If the target app has a fixed local/dev-auth identity, let the agent use the manifest's local subject mapping:

replay-env materialize-postgres \
  --app <path-to-app-manifest>.json \
  --db-url "<local-replay-database-url>" \
  --capsule "<path-to-capsule>.json" \
  --use-local-subject

To make a target repo reuse the same coding plan every time, add a short AGENTS.md section to that repo:

## Replay Env

When a bug may depend on production-shaped user/account/workspace history:

- Use the installed `replay-env` CLI.
- Prefer a scoped replay capsule over synthetic fixtures.
- Use this repo's app manifest.
- Never export production data without an explicit subject and database URL.
- Never commit capsules, raw traces, logs, or secrets.
- Materialize into local/staging replay databases only.
- After replay, capture commands, row counts, API responses, screenshots or
  browser errors, the repair, and the gate decision.
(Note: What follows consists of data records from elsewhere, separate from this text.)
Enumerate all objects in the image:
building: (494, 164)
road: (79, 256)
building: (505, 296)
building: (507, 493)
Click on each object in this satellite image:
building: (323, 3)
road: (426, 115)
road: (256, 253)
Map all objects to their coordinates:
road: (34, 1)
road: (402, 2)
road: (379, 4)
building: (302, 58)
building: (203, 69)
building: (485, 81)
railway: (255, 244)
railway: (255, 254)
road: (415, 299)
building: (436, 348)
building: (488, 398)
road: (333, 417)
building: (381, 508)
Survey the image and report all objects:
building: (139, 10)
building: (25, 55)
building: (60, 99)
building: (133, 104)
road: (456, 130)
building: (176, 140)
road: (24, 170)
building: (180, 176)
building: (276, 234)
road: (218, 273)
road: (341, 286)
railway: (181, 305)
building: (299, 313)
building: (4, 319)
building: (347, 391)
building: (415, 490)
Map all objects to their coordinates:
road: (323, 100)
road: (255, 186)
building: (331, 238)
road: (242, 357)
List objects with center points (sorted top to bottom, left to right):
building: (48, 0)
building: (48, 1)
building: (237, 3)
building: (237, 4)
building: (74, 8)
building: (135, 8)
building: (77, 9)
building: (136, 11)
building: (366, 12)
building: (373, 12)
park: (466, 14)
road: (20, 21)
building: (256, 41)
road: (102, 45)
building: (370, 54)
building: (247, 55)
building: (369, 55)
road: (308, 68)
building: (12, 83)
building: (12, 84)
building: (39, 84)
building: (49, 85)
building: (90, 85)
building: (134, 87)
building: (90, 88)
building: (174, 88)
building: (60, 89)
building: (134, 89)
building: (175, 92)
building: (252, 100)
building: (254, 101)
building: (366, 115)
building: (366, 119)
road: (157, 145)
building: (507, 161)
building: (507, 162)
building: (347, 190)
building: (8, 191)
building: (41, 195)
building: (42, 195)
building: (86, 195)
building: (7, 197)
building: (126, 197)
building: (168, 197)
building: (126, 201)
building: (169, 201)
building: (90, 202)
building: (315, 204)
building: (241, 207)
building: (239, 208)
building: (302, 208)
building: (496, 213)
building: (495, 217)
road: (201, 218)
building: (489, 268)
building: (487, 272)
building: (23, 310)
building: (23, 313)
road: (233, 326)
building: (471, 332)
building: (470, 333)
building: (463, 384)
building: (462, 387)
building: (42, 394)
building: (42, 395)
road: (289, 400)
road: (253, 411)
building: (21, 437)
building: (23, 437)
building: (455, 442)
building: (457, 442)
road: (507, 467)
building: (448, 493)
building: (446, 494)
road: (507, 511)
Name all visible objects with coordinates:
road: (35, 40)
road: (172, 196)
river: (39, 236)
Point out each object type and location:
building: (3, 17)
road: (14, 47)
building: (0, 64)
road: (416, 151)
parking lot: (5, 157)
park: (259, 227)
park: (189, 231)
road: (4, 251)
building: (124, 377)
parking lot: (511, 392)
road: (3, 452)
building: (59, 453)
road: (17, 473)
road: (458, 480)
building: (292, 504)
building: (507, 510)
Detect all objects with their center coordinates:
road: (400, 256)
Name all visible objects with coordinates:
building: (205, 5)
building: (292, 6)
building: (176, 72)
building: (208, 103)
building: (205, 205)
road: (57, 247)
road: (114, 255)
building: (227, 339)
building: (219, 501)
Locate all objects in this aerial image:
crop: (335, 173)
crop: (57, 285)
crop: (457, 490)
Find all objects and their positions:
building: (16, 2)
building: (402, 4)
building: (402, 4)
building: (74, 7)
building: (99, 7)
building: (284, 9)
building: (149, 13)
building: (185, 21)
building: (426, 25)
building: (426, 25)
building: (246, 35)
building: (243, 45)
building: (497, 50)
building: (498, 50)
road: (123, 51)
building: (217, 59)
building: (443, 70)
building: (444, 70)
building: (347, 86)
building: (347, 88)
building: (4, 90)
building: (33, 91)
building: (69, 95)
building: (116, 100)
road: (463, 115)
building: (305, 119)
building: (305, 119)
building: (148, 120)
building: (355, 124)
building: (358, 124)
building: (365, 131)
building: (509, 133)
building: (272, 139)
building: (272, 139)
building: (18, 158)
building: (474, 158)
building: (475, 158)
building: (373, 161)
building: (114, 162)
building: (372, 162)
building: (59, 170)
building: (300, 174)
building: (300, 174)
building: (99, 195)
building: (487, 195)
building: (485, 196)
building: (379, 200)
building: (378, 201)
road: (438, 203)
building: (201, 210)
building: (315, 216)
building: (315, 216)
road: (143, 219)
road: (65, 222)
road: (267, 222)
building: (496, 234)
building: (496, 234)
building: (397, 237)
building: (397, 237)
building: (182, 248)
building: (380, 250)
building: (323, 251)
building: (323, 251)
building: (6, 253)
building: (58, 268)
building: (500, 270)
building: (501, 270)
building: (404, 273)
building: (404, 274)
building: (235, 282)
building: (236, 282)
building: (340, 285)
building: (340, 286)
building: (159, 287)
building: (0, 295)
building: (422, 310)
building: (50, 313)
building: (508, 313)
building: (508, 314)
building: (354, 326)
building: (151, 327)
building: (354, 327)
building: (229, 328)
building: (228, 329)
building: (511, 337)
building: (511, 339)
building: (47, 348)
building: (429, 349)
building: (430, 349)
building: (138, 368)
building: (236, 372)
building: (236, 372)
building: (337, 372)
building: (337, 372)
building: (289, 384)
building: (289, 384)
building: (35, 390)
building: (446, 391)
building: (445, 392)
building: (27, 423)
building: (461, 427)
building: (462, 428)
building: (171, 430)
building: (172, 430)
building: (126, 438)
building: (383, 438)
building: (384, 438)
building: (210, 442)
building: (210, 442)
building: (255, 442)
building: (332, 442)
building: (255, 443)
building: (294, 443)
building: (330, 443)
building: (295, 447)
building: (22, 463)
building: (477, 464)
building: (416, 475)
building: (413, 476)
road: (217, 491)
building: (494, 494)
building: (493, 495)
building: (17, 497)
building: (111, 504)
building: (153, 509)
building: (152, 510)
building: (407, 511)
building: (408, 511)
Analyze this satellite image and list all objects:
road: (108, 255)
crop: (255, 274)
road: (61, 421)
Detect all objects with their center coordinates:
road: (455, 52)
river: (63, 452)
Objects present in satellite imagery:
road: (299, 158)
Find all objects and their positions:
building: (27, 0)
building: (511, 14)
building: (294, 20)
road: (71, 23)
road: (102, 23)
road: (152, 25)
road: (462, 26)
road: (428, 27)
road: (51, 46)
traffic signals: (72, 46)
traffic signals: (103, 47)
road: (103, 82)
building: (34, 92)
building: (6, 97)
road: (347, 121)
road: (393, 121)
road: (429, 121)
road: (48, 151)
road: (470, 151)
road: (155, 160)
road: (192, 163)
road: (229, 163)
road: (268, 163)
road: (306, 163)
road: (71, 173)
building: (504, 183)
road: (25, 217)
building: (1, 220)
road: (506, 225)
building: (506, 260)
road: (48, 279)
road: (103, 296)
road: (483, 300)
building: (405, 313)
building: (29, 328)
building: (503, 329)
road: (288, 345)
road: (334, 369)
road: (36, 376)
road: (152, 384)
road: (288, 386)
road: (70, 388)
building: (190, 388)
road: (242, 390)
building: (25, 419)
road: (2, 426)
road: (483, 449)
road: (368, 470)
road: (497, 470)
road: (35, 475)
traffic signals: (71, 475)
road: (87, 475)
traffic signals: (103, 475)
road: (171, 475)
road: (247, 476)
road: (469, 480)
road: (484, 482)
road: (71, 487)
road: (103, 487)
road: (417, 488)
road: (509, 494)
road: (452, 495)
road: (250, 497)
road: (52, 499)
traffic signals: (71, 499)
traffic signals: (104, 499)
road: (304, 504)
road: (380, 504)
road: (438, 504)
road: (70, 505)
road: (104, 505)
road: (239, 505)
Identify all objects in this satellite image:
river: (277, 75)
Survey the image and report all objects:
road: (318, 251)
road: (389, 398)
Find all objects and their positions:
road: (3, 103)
For automation, codex exec can run the same plan non-interactively from the target repo. Pipe logs or capsule summaries into the prompt when useful:

cd /path/to/target-repo
replay-env inspect <path-to-capsule>.json \
  | codex exec "Use this Replay Env capsule summary to plan the smallest safe repair. Do not edit yet."

At this stage, Replay Env gives agents a reusable data-replay entrypoint. The agent still needs to run the target app's tests/browser checks and make the code repair. Replay Env does not yet replace a full E2E harness or release gate by itself.

Example Manifest

config/apps/profilescribe.json is only an example app manifest. It is not a special adapter path. Other repos should add their own manifest with their own subject keys, graph edges, tables, and redaction rules.

Capsule Shape

A replay capsule is app-neutral:

{
  "schemaVersion": 1,
  "app": "my-app",
  "adapter": "postgres-subject-graph.v1",
  "subject": { "tenant_id": "...", "user_id": "..." },
  "graph": [
    { "tenant_id": "...", "user_id": "...", "reasons": ["subject"] }
  ],
  "tables": {
    "profiles": [],
    "events": []
  }
}

Safety Rules

  • Export only an explicit subject scope.
  • Store capsules outside git; capsules/**/*.json is ignored.
  • Default --redaction safe applies manifest-defined redaction rules.
  • Use --redaction raw only in a controlled internal environment with a clear retention policy.
  • Replay targets should use local/staging credentials and mocked provider side effects. Do not let replay publish to real external accounts by default.

Loop Files

The first operating loop lives in:

loops/user-history-replay/

It defines what a good replay means, what evidence must be captured, how traces are judged, and when a change can move from replay to staging.